Another milestone has been passed with Sinn Fein councillors in Magherafelt taking their places for the first time on a district policing partnership. It is one thing sitting on the main Policing Board, as three Sinn Fein MLAs have been doing for the past six months, and another engaging with PSNI officers in a local forum.
Hopefully Magherafelt is just the first of many towns where elected republicans will accept their responsibility to play their part in achieving better policing. There has never been any doubt that people want a responsive policing service, but old attitudes towards the RUC - and, in years gone by, the RIC - have prevented a proper dialogue. The DPP move should change all that.
Nevertheless it has to be admitted that there are elements in both the nationalist and unionist communities who will be unhappy with the involvement of such well-known republicans. Peter Bateson, the vice-chair of the council, was released under the Good Friday Agreement, having served seven years of a 25-year sentence for conspiracy to murder members of the security forces, and Ian Milne, council chairman, served 17 years in jail.
They will be under pressure from dissident republicans, who have attacked SDLP members of other DPPs, to show they have not surrendered their principles and are taking seriously their pledge to hold the police to account. In their defence, another Sinn Fein colleague, Sean McPeake, said they want to play a constructive role, but will not shy away from challenging or criticising policing decisions.
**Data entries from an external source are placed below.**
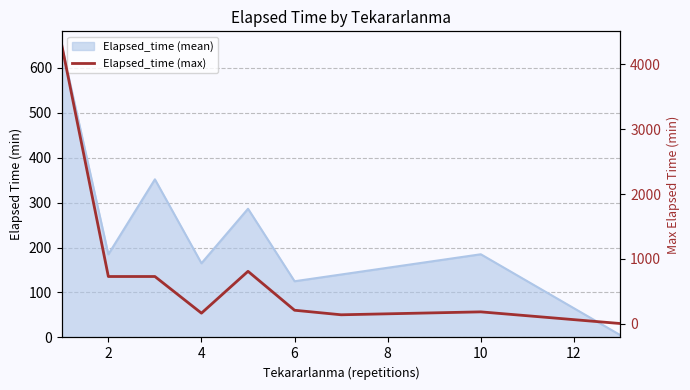

What is the greatest value displayed?

4295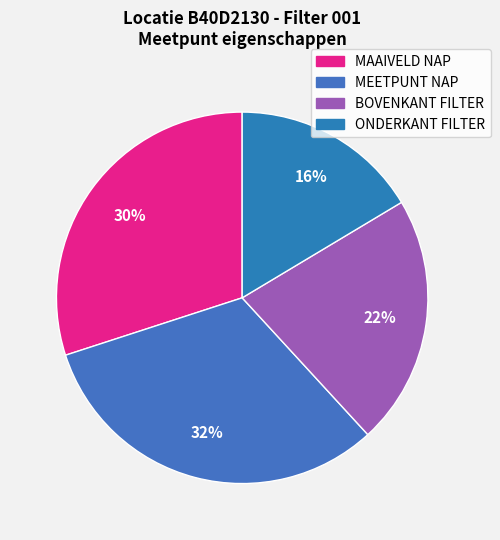

Which has a higher value, BOVENKANT FILTER or MAAIVELD NAP?

MAAIVELD NAP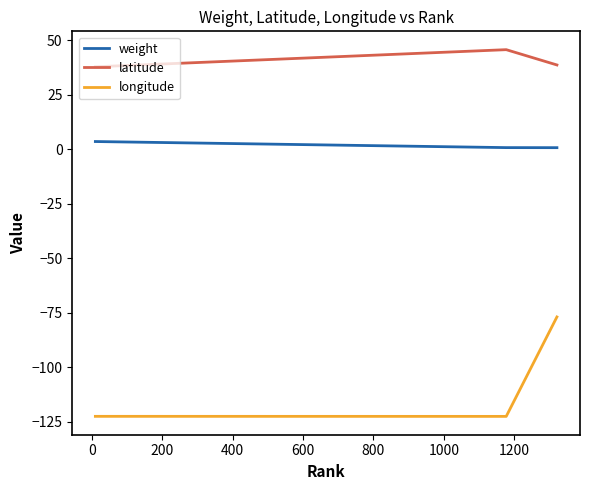

What is the minimum value shown in the chart?

-122.5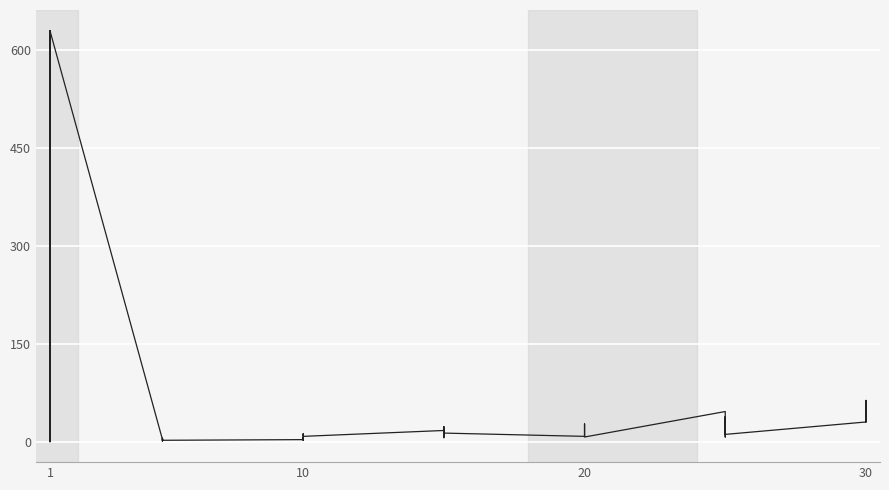

The value at 28 is 4. True or false?

False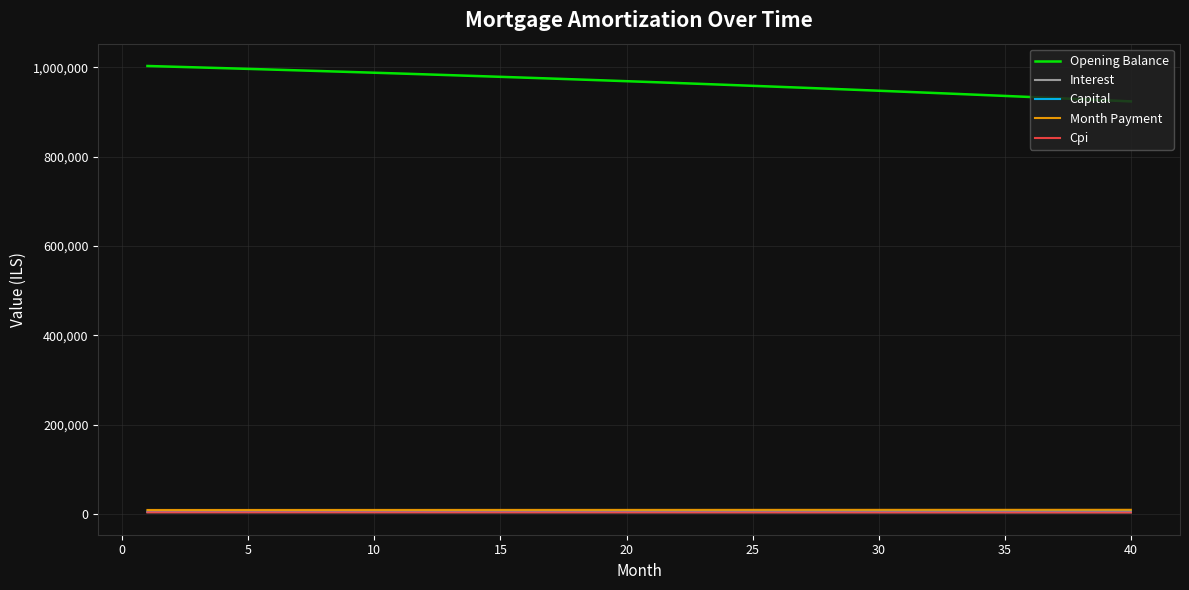

What is the greatest value displayed?

1003333.3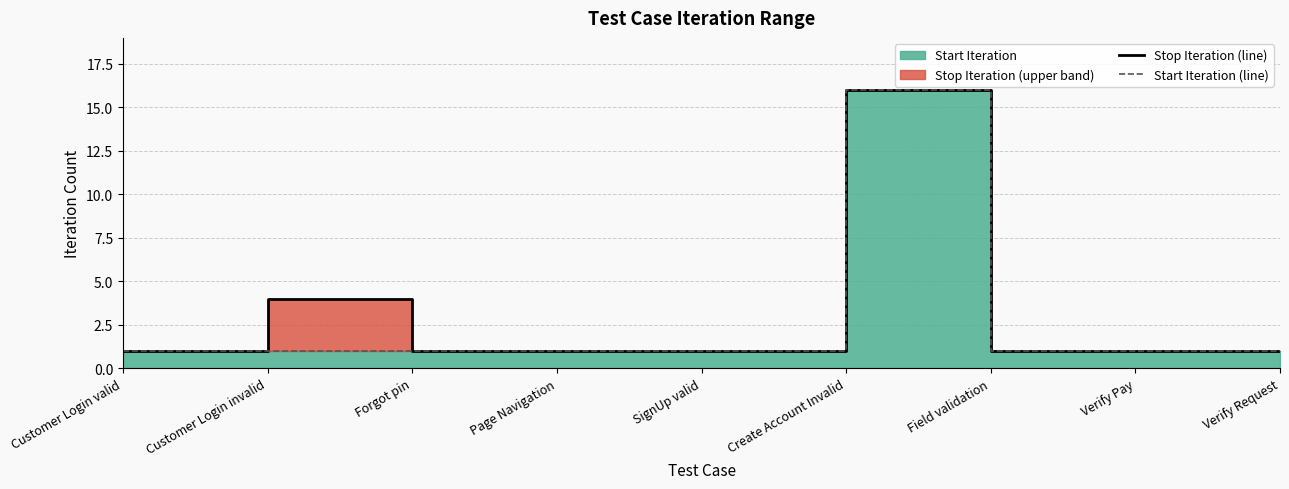

Reading left to right, list all the values displayed in this chart.

Stop Iteration (line): Customer Login valid=1	Customer Login invalid=4	Forgot pin=1	Page Navigation=1	SignUp valid=1	Create Account Invalid=16	Field validation=1	Verify Pay=1	Verify Request=1
Start Iteration (line): Customer Login valid=1	Customer Login invalid=1	Forgot pin=1	Page Navigation=1	SignUp valid=1	Create Account Invalid=16	Field validation=1	Verify Pay=1	Verify Request=1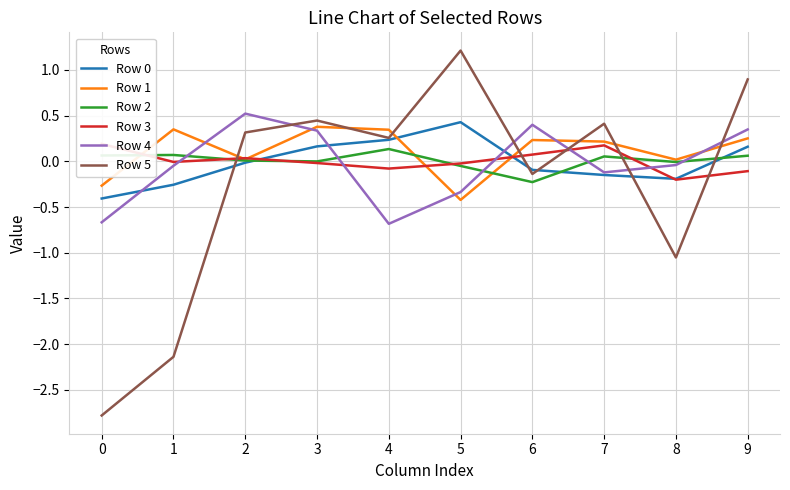

Reading right to left, what are all the values shown in this chart?

Row 0: 0.2	-0.2	-0.1	-0.1	0.4	0.2	0.2	-0.0	-0.3	-0.4
Row 1: 0.3	0.0	0.2	0.2	-0.4	0.3	0.4	0.0	0.3	-0.3
Row 2: 0.1	-0.0	0.1	-0.2	-0.1	0.1	-0.0	0.0	0.1	0.1
Row 3: -0.1	-0.2	0.2	0.1	-0.0	-0.1	-0.0	0.0	-0.0	0.2
Row 4: 0.3	-0.0	-0.1	0.4	-0.3	-0.7	0.3	0.5	-0.0	-0.7
Row 5: 0.9	-1.1	0.4	-0.1	1.2	0.3	0.4	0.3	-2.1	-2.8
Unionists are entitled to be sceptical about the role that Sinn Fein members on DPPs will play until there is evidence that they are looking to the future rather than the past. Ominously, Mr McPeake, who is Sinn Fein's Elected Representatives' co-ordinator, wants to be a voice for communities who have experienced "only bad policing". In his new capacity, however, he looks to the PSNI to arrest those responsible for criminality and anti-social behaviour - "and take them off the streets if need be" .
Anywhere else, it would go without saying that elected representatives would support the police but here Sinn Fein's participation in DPPs is rightly regarded as a significant breakthrough. The Patten reforms of policing have been highly controversial, reducing numbers while discriminating in favour of Roman Catholic recruits, but they have achieved a level of general approval never previously seen in Northern Ireland.
Meetings of the local police commanders with elected representatives in DPPs can only help to open minds to a new form of accountable policing, putting old histories of antagonism firmly in the past. It is part of the process of normalisation taking place at every level of society, cementing the peace and providing a lead for Stormont politicians to follow.